As Charles said, the ISE nodes need joined to the AD domain before such tests to work.

Charlie Moreton · ‎10-16-2017

You have to join the domain with ISE. Go back to where you added the AD Server, select that server and click the Join button. You will be prompted for credentials. These credentials need permission to join machines to the domain.
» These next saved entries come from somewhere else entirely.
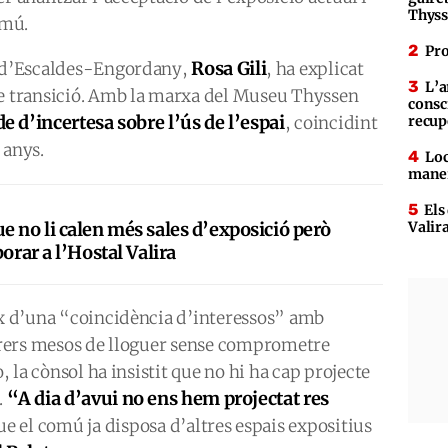
Thys
omú.
Pro
Rosa Gili
r d’Escaldes-Engordany,
, ha explicat
L’a
de transició. Amb la marxa del Museu Thyssen
consc
e d’incertesa sobre l’ús de l’espai
, coincidint
recup
 anys.
Loc
maner
Els
e no li calen més sales d’exposició però
Valir
borar a l’Hostal Valira
eix d’una “coincidència d’interessos” amb
arrers mesos de lloguer sense comprometre
ò, la cònsol ha insistit que no hi ha cap projecte
“A dia d’avui no ens hem projectat res
.
ue el comú ja disposa d’altres espais expositius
vishal agavane · ‎10-27-2017

I've tried to join AD however could get below error.

=========================

Error Description: Failed to find domain controller, please check network connectivity

Support Details...

Error Name: LW_ERROR_FAILED_FIND_DC

Error Code: 40049

Detailed Log:

Error Description :

Failed to find domain controller in domain WMS-SERVER : There are no available DC`s

Error Resolution :

Please make sure that one of the DC`s is reachable and it`s not configured as RODC. For further information please refer to the AD diagnostic tools

Join steps :

20:07:22 Joining to domain WMS-SERVER using user administrator

20:07:22 Searching for DC in domain WMS-SERVER

20:07:28 Failed to find domain controller in domain WMS-SERVER : There are no available DC`s

==========================

vishal agavane · ‎11-03-2017

Thanks all for your kind help.

Issue was with NTP, AD timezone and time was incorrect when i synchronized issue got resolved.

oatroshc · ‎03-13-2019

Docs say for ISE it's critical to have a time synchronised. What I did - set up NTP client on ISE, as well NTP client on Windows (good idea to use the same NTP source, as in my case) - and the service came up immediately.
Please don't forget to mark helpful posts.